Все помолчали, охваченные тяжелым чувством. Одни с сомнением качали головами, другие, видимо, поверили богомольцу. Не стал бы он врать ничего такого, если бы не знал. Странник начал снова:

— Как объявил царь про опричнину, так через день и казнить начал. Первым сказнил воеводу князя Александра Борисовича Горбатого-Шуйского да сына его Петра. В юношеских летах князь-то Петр был. Семнадцать годков минуло только. Так и шел рука в руку с отцом он на лобное место, да не захотел он видеть казни отца своего, склонил голову на плаху, а отец взял его, отвел, да и говорит: «Да не узрю тебя мертвым». Сам лег. Первым, значит, хотел умереть. Известно, отец. Нелегко было сына-юношу мертвым видеть. Отрубили ему голову. Взял ее князь молодой, лобызать стал, на небо глянул, не стало и его тоже… Много князей и бояр в тот день полегло, и князь Сухой-Кашин, и князь Горенский, и Головин, и Хозрин. А князя Димитрия Шеварева на кол в те поры посадили, до ночи вплоть пел канон Иисусу…

Монахи набожно перекрестились. Некоторое время длилось молчание. Наконец кто-то спросил:

— А что же владыко разве не печалуется?

— Запрет на владык положен, чтоб не печаловались, — ответил богомолец. — Да владыко наш Афанасий и стар, и болезнями удручен. Где ему против воли государевой идти?

Зазвонили к вечерней службе, и собеседники поднялись со своих мест, крестясь и направляясь в церковь.

Рассказ богомольца возбудил толки среди братии, а тут прибыли и еще, и еще богомольцы и принесли запас новых известий, еще более безрадостных. Не верить им было уже невозможно, хотя все их рассказы походили на страшный сон. Братии казалось, что мир, покинутый ею, тонул теперь в крови и погрязал в безбожии. Богомольцы и странники соглашались, что теперь тот и счастлив, кто укрылся куда-нибудь в глухую обитель, хотя и там было не всегда безопасно: царь и оттуда вытаскивал на казнь своих врагов и изменников.

Ходили эти толки и слухи по всему монастырю, доходили отрывки их и до игумена, и до Сильвестра. Но Филипп тотчас же прекращал эти суетные разговоры. В душе же у него была горечь невыносимая. Он знал лучше, чем кто-либо из монахов, все то, что делалось в Москве.

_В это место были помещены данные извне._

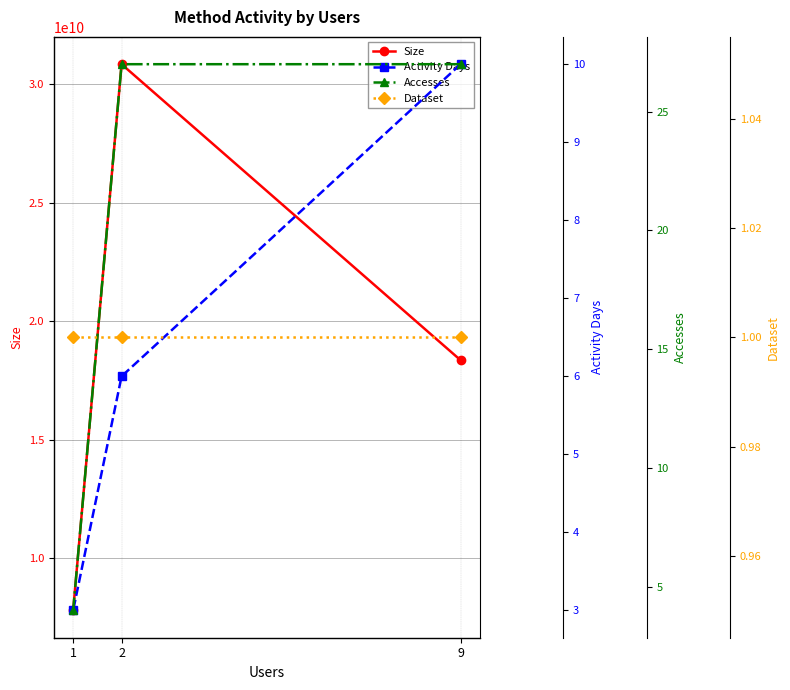

Reading right to left, what are all the values shown in this chart?

Size: 7797870336	30847306208	18355808441
Activity Days: 3	6	10
Accesses: 4	27	27
Dataset: 1	1	1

Родные и знакомые извещали его тайком о московских делах, один из его близких, двоюродный его брат Василий Иванович Колычев-Умной уже назывался опричным боярином, стоял близко к царю.

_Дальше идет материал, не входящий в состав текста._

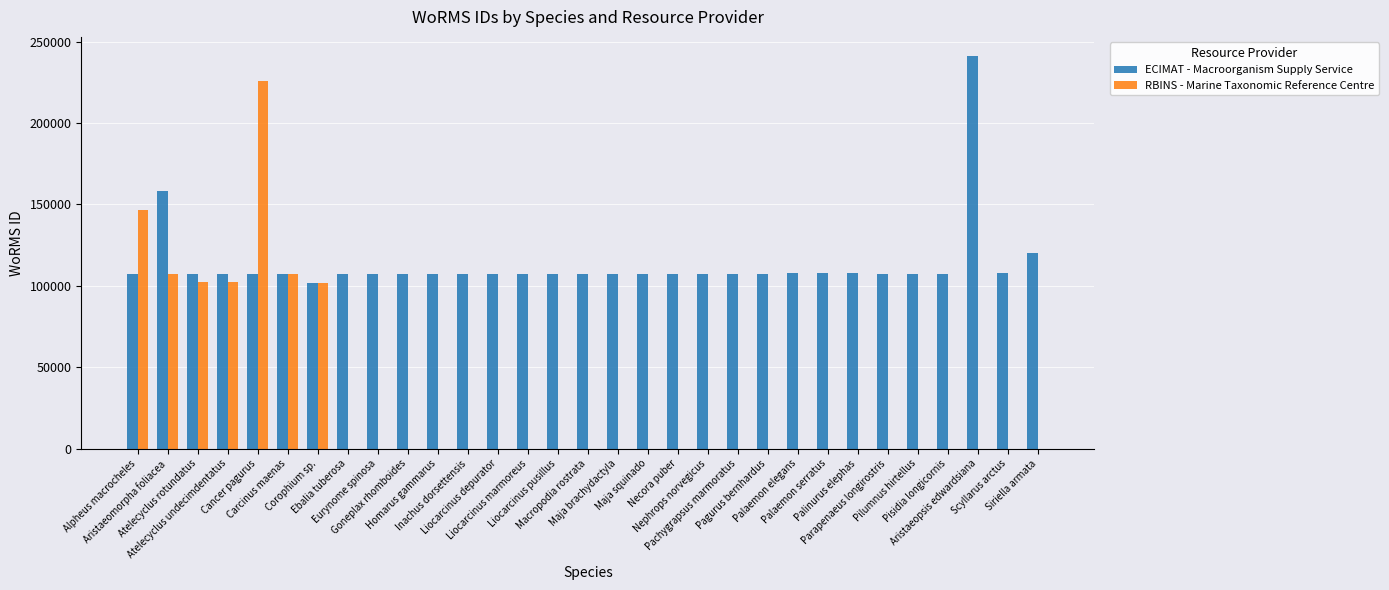

What is the sum of all RBINS - Marine Taxonomic Reference Centre values?

893917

Кощунство над верою православною, отнятое у владык право печаловаться, беспутное поведение царя Ивана Васильевича, все это возмущало его строгую, полную великих помыслов душу. Когда-то с горечью смотрел на развод великого князя, как на первое нарушение церковных правил; когда-то он возмущался поведением царедворцев, юношей доброзрачных. Но что все это было в сравнении с тем, что делалось теперь? Теперь не церковное постановление приносится в жертву государственным интересам, а происходит глумление над церковью; теперь не окружающие царя оказываются недостойными своего положения, а сам государь роняет сан, свое значение.

— О, блажен тот, кто в такие времена уже лежит в могиле!